Agreement reached by Apple and its shareholders on workers’ right to organise “sets a standard” for remedy of workforce-related disputes.
A recent agreement with tech giant Apple demonstrates how investors are using their leverage to ensure firms “maintain and uphold” their human rights and workforce policies, said Bettina Reinboth, Director of Human Rights and Social Issues at the Principles for Responsible Investment (PRI).
“Investors are now looking beyond broad-brush statements to actual policy implementation and are doing so by collaborating to send a stronger signal to company boards,” she said.
Nadira Narine, Senior Programme Director at the Interfaith Centre on Corporate Responsibility (ICCR), who hopes that the agreement will “set a standard” for companies to follow and a precedent for similar engagements with other company boards.
Her sentiment is shared by Jonas Kron, Chief Advocacy Officer at Trillium Asset Management, with the tech giant viewed as a “trendsetter” in the tech industry and seen as the “gold standard” by many businesses leaders.
“I think [the agreement] will be an important template for how other companies can respond.”
The agreement reached following engagement – including the filing of a resolution – by New York City pension funds and a coalition of investors including SOC Investment Group, Parnassus Investments, Trillium Asset Management and the Greater Manchester Pension Fund (advised by PIRC an independent corporate governance and shareholder advisory firm) will see Apple independently assess its compliance with its existing commitments to freedom of association and collective bargaining rights, according to a filing with the US Securities and Exchange Commission (SEC).
“Companies tell investors: ‘We have a policy on freedom of association, we have a policy on collective bargaining, and we follow the International Labour Organisation (ILO) conventions’ – yet controversies still pop up,” said ICCR’s Narine.
“Here’s a clear opportunity for [Apple] to investigate why those controversies keep coming up to an independent third-party audit.”
Apple has denied the accusations.
“Salient” labour issues emerge
The agreement is a part of a wider trend, according to Tom Powdrill, Head of Stewardship at PIRC, who expects similar shareholder resolutions on freedom of association on the ballot at other US tech companies in 2023, demonstrating the level of investor interest in this and other workforce-related issues.
“The investor group we are part of that reached this agreement with Apple has already communicated to the company our expectations of the review,” he said.

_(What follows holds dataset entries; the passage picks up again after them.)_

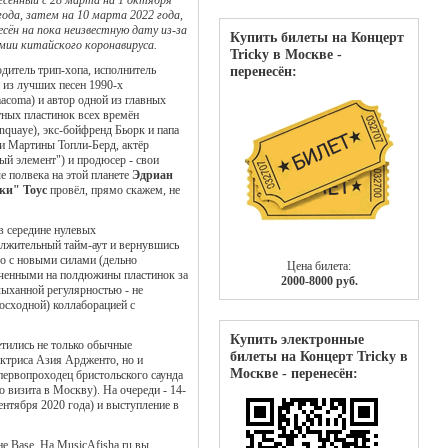
есённый с 28 марта на 1 октября
года, затем на 10 марта 2022 года,
есён на пока неизвестную дату из-за
Купить билеты на Концерт
мии китайского коронавируса.
Tricky в Москве -
дитель трип-хопа, исполнитель
перенесён:
 из лучших песен 1990-х
acoma) и автор одной из главных
ных пластинок всех времён
nquaye), экс-бойфренд Бьорк и папа
и Мартины Топли-Берд, актёр
ый элемент") и продюсер - свои
е полвека на этой планете
Эдриан
ки" Тоус
провёл, прямо скажем, не
в середине нулевых
лжительный тайм-аут и вернувшись
го с новыми силами (дельно
Цена билета:
ченными на полдюжины пластинок за
2000-8000 руб.
лыханной регулярностью - не
восходной) коллаборацией с
Купить электронные
етились не только обычные
билеты на Концерт Tricky в
актриса Азия Ардженто, но и
Москве - перенесён:
ервопроходец бристольского саунда
 визита в Москву). На очереди - 14-
нтября 2020 года) и выступление в
ене
Base
. На MusicAfisha.ru вы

“We have particularly emphasised the need to address the issue of ‘non-interference’ when employees unionise, the need to appoint a credible third-party to undertake the assessment (which would preclude any firms which provide ‘union avoidance’ services) and for the review to consult with workers and worker organisers.”
Collective bargaining and freedom of association have emerged as “salient labour issues” across a variety of sectors in the US – namely food, retail and tech, said PRI’s Reinboth, noting the engagement with Apple paves the way for further investor action across these industries.
Union rights are a key focus of PRI’s new ‘Advance’ engagement initiative targeting social issues and human rights, with more than 220 investors collectively, representing US$30 trillion in assets under management, involved.
Transparency and disclosure
From a regulatory perspective, the case highlights the need for greater policy efforts around transparency and disclosure, said Reinboth.
“Already, we see that the SEC is preparing to release its Human Capital Management Rulemaking, which will seek to mandate greater levels of disclosure from companies on social factors,” she said.
“Ultimately, this provides investors with greater information to be able to prioritise human rights-linked engagements.”
While Powdrill admits that that US labour laws are “very weak” compared to Europe, the country does have the necessary ILO conventions and, as such, “there is no need for companies to reinvent the wheel”.
“The crunch question is how policies that claim to uphold these rights are applied,” he said.
In practice, when operating in a market like the US where labour protections are weak, and there is a “mini industry” advising companies on how to undermine union organising, the best orientation is for a company to adopt is neutrality, added PIRC’s Powdrill.
“If investors want to support decent work they must challenge portfolio companies that are actively seeking to dissuade employees from exercising fundamental workplace rights.”